Gary Dobson and David Norris are both accused of having participated in Lawrence’s murder. The prosecution are claiming that fibres, blood and hair found on the clothing that was seized from them at the time links them to the scene and proves that they took part in the attack. Their defence council deny this saying that the evidence found is nothing more than evidence that their clothing had been contaminated at a later point.
How then do we as police officers try and ensure that exhibits are treated in such a way that we can rely on them in court?
When we seize items as part of an investigation – be it CCTV footage, clothing or anything else – we commence an audit trail so that we can account for the item’s movements right up to its eventual appearance in a court room.
This means that first of all we’ll write a statement explaining when and where the item was found, what it is and we’ll also give it a reference number so that it can be told apart from other items seized.
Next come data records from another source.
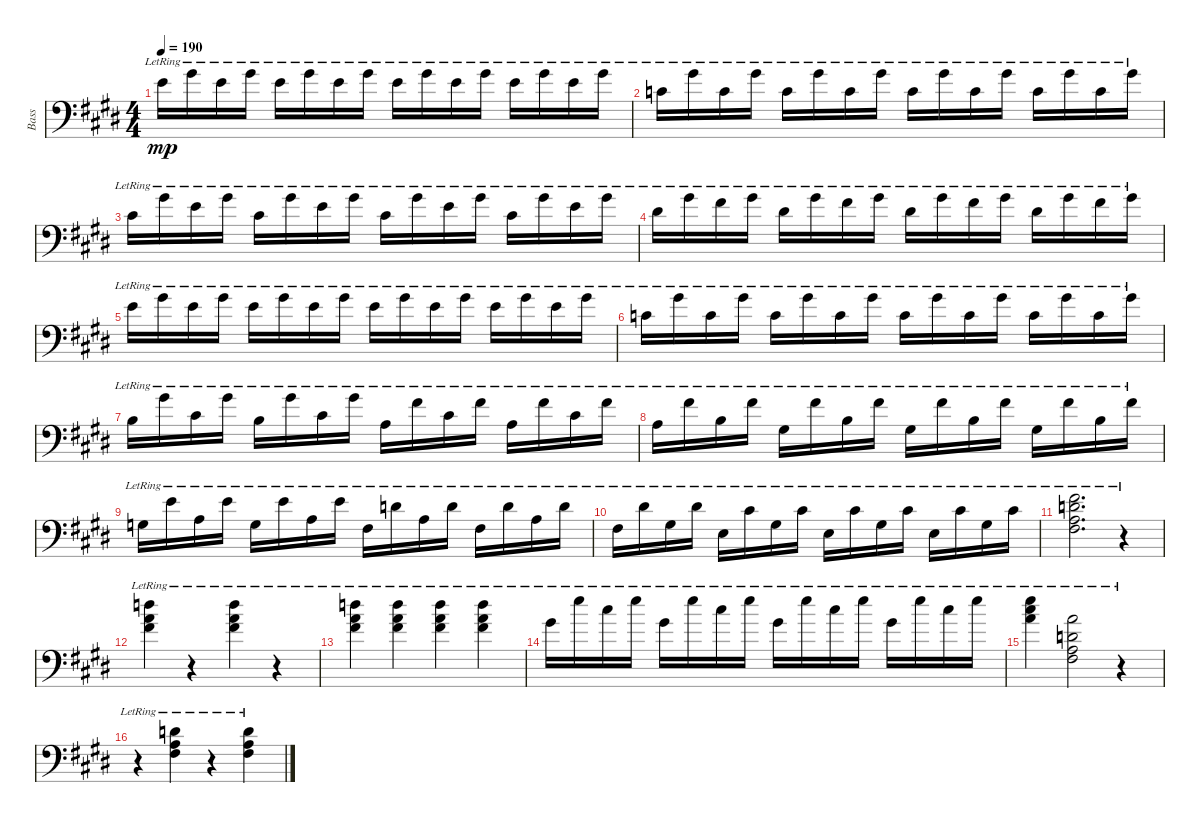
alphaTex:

\track ("Bass" "Bass") {instrument electricbassfinger}
\staff {score}
\tuning (G2 D2 A1 E1) {hide}
\ts (4 4)
\tempo 190
\clef f4
\ks c#minor
14.2{lr}.16{dy mp} 13.1{lr}.16 14.2{lr}.16 13.1{lr}.16 14.2{lr}.16 13.1{lr}.16 14.2{lr}.16 13.1{lr}.16 14.2{lr}.16 13.1{lr}.16 14.2{lr}.16 13.1{lr}.16 14.2{lr}.16 13.1{lr}.16 14.2{lr}.16 13.1{lr}.16 |
15.3{lr}.16 13.1{lr}.16 15.3{lr}.16 13.1{lr}.16 15.3{lr}.16 13.1{lr}.16 15.3{lr}.16 13.1{lr}.16 15.3{lr}.16 13.1{lr}.16 15.3{lr}.16 13.1{lr}.16 15.3{lr}.16 13.1{lr}.16 15.3{lr}.16 13.1{lr}.16 |
11.2{lr}.16 13.1{lr}.16 14.2{lr}.16 13.1{lr}.16 11.2{lr}.16 13.1{lr}.16 14.2{lr}.16 13.1{lr}.16 11.2{lr}.16 13.1{lr}.16 14.2{lr}.16 13.1{lr}.16 11.2{lr}.16 13.1{lr}.16 14.2{lr}.16 13.1{lr}.16 |
13.2{lr}.16 13.1{lr}.16 11.1{lr}.16 13.1{lr}.16 13.2{lr}.16 13.1{lr}.16 11.1{lr}.16 13.1{lr}.16 13.2{lr}.16 13.1{lr}.16 11.1{lr}.16 13.1{lr}.16 13.2{lr}.16 13.1{lr}.16 11.1{lr}.16 13.1{lr}.16 |
14.2{lr}.16 13.1{lr}.16 14.2{lr}.16 13.1{lr}.16 14.2{lr}.16 13.1{lr}.16 14.2{lr}.16 13.1{lr}.16 14.2{lr}.16 13.1{lr}.16 14.2{lr}.16 13.1{lr}.16 14.2{lr}.16 13.1{lr}.16 14.2{lr}.16 13.1{lr}.16 |
15.3{lr}.16 13.1{lr}.16 15.3{lr}.16 13.1{lr}.16 15.3{lr}.16 13.1{lr}.16 15.3{lr}.16 13.1{lr}.16 15.3{lr}.16 13.1{lr}.16 15.3{lr}.16 13.1{lr}.16 15.3{lr}.16 13.1{lr}.16 15.3{lr}.16 13.1{lr}.16 |
14.3{lr}.16 13.1{lr}.16 11.2{lr}.16 13.1{lr}.16 14.3{lr}.16 13.1{lr}.16 11.2{lr}.16 13.1{lr}.16 12.3{lr}.16 11.1{lr}.16 11.2{lr}.16 11.1{lr}.16 12.3{lr}.16 11.1{lr}.16 11.2{lr}.16 11.1{lr}.16 |
12.3{lr}.16 11.1{lr}.16 9.2{lr}.16 11.1{lr}.16 11.3{lr}.16 11.1{lr}.16 9.2{lr}.16 11.1{lr}.16 11.3{lr}.16 11.1{lr}.16 9.2{lr}.16 11.1{lr}.16 11.3{lr}.16 11.1{lr}.16 9.2{lr}.16 11.1{lr}.16 |
10.3{lr}.16 9.1{lr}.16 7.2{lr}.16 9.1{lr}.16 0.1{lr}.16 9.1{lr}.16 7.2{lr}.16 9.1{lr}.16 9.3{lr}.16 7.1{lr}.16 7.2{lr}.16 7.1{lr}.16 4.2{lr}.16 7.1{lr}.16 7.2{lr}.16 7.1{lr}.16 |
4.2{lr}.16 8.1{lr}.16 6.2{lr}.16 8.1{lr}.16 7.3{lr}.16 6.1{lr}.16 6.2{lr}.16 6.1{lr}.16 7.3{lr}.16 6.1{lr}.16 6.2{lr}.16 6.1{lr}.16 7.3{lr}.16 6.1{lr}.16 6.2{lr}.16 6.1{lr}.16 |
(11.1{lr} 12.2{lr} 12.3{lr} 14.4{lr}).2{d} r.4 |
(19.1{lr} 19.2{lr} 21.3{lr}).4 r.4 (19.1{lr} 19.2{lr} 21.3{lr}).4 r.4 |
(19.1{lr} 19.2{lr} 21.3{lr}).4 (19.1{lr} 19.2{lr} 21.3{lr}).4 (19.1{lr} 19.2{lr} 21.3{lr}).4 (19.1{lr} 19.2{lr} 21.3{lr}).4 |
18.2{lr}.16 21.1{lr}.16 18.1{lr}.16 21.1{lr}.16 18.2{lr}.16 21.1{lr}.16 18.1{lr}.16 21.1{lr}.16 18.2{lr}.16 21.1{lr}.16 18.1{lr}.16 21.1{lr}.16 18.2{lr}.16 21.1{lr}.16 18.1{lr}.16 21.1{lr}.16 |
(21.1{lr} 23.2{lr} 24.3{lr}).4 (14.1{lr} 12.2{lr} 12.3{lr} 14.4{lr}).2 r.4 |
r.4 (12.2{lr} 12.3{lr} 14.4{lr}).4 r.4 (12.2{lr} 12.3{lr} 14.4{lr}).4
We also detail what we did with the item after collecting it, for example that exhibit RJS/01 was then transported to Walsall Police Station when it was booked into detained property.
Along with a statement, we’ll also attach an exhibit label which is to be signed by anyone taking control of the item. Once booked into the property system the exhibit’s movements are then logged by the property computer and it will be locked away, again so that we can ensure its continuity.
Whilst keeping a track of an exhibit is important, so too is properly packaging it and taking care to ensure that an item does not become contaminated.
Locard’s Principle is important here – that every contact leaves a trace and that by touching one item and then another, a trace of the first item will likely to transferred across to the second.
This is why when we are investigating a rape, for example, the same officers who have been speaking to the victim will not then go and arrest the suspect as the defence would then be able to argue that any evidence found on the suspect was there because officers had transferred it to him or her from the victim.
As can be seen from the details emerging as the trial progresses, protecting the continuity of evidence can often be very difficult, especially when proving the case comes down to the presence of microscopic fibres on an item of clothing that has been sitting in a property store for eighteen years.
Still, it is principles such as those mentioned above that make the difference in many trials and hence why officers put the time in to ensure that when a case goes to court, they can be confident that they can rely on their evidence.